TO-DO ITEM:
Among the entries below, extract exactly the lines that run from the one with "мінерального живлення" through the one with "Особливості та боротьба", both ends included.

DATA FOR THIS EXERCISE:
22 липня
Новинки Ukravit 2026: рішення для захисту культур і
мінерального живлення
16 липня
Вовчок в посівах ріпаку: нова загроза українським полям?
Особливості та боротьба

==

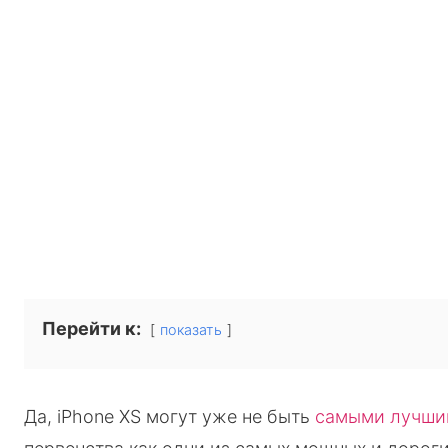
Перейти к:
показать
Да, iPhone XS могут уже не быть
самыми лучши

ANSWER SECTION:
мінерального живлення
16 липня
Вовчок в посівах ріпаку: нова загроза українським полям?
Особливості та боротьба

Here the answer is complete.